DOCUMENT TEXT
[Start]

Alternatively automated frame selection may be used by detecting an
area of apparent activity within the major frame and transmitting a
smaller frame surrounding that area.
[0013] Control signals may be used to select one of a plurality of
pre-determined frame sizes and/or viewing angles. In a preferred
embodiment control signals may be used to move from a current
position to a new position within the major frame and to change the
size of the viewed area whereby detailed examination of a specific
area of the major frame may be achieved. Such a selection may be by
means of a jump function responsive to control functions to select
a different frame area within the major frame in dependence upon
the location of a pointer or by scrolling on a pixel by pixel
basis.
[0014] Terminal apparatus for use with such a system may include a
first display screen for displaying transmitted frames and a second
display screen having selectable points to indicate the area being
displayed or the area desired to be displayed and transmission
means for transmitting signals defining a preferred position within
a currently displayed frame from which the next transmitted frame
should be derived.
[0015] Such a terminal may also include a further display means
including the capability to display the co-ordinates of a current
viewing frame and/or for displaying text or other information
relating to the viewing frame. The text displayed may be in the
form of a URL or similar identity for a location at which
information defining viewing frames is stored.

[End]

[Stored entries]
[Start]

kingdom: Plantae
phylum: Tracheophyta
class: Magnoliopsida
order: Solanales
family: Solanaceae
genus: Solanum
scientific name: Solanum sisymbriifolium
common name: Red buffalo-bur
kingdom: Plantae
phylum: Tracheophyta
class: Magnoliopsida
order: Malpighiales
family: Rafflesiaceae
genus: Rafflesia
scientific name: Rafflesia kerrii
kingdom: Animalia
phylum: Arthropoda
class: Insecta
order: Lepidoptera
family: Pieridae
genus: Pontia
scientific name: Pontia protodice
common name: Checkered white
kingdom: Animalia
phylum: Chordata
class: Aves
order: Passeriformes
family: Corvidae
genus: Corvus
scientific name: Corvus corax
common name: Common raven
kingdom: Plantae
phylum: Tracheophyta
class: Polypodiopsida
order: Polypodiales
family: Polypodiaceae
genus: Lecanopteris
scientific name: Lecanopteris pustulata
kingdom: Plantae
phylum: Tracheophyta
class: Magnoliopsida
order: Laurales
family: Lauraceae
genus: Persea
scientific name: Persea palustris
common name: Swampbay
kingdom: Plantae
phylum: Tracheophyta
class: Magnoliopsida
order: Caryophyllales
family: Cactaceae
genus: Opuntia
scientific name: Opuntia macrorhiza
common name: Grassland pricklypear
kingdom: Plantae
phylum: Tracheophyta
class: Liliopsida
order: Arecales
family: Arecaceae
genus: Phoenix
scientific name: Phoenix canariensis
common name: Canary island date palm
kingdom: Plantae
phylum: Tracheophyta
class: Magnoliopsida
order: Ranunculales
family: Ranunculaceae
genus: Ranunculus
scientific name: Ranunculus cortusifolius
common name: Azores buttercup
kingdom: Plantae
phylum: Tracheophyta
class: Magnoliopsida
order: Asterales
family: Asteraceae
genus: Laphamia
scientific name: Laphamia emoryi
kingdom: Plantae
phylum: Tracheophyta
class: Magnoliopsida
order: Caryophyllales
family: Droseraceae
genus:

[End]

REQUESTS
**a.** In the text on frame selection, recast the paragraph beginning "Terminal apparatus for use with such a system" as a bulleted list, keeping its main facts.
**b.** Reproduce, without alteration, the stretch of entries from the first line through the line containing "genus: Persea".

THE RESULTS
**a.**
Terminal apparatus for such a system may include:
- a first display screen that displays transmitted frames
- a second display screen with selectable points that indicate the area being displayed or the area desired to be displayed
- transmission means that send signals defining a preferred position within the currently displayed frame, from which the next transmitted frame should be derived

**b.**
kingdom: Plantae
phylum: Tracheophyta
class: Magnoliopsida
order: Solanales
family: Solanaceae
genus: Solanum
scientific name: Solanum sisymbriifolium
common name: Red buffalo-bur
kingdom: Plantae
phylum: Tracheophyta
class: Magnoliopsida
order: Malpighiales
family: Rafflesiaceae
genus: Rafflesia
scientific name: Rafflesia kerrii
kingdom: Animalia
phylum: Arthropoda
class: Insecta
order: Lepidoptera
family: Pieridae
genus: Pontia
scientific name: Pontia protodice
common name: Checkered white
kingdom: Animalia
phylum: Chordata
class: Aves
order: Passeriformes
family: Corvidae
genus: Corvus
scientific name: Corvus corax
common name: Common raven
kingdom: Plantae
phylum: Tracheophyta
class: Polypodiopsida
order: Polypodiales
family: Polypodiaceae
genus: Lecanopteris
scientific name: Lecanopteris pustulata
kingdom: Plantae
phylum: Tracheophyta
class: Magnoliopsida
order: Laurales
family: Lauraceae
genus: Persea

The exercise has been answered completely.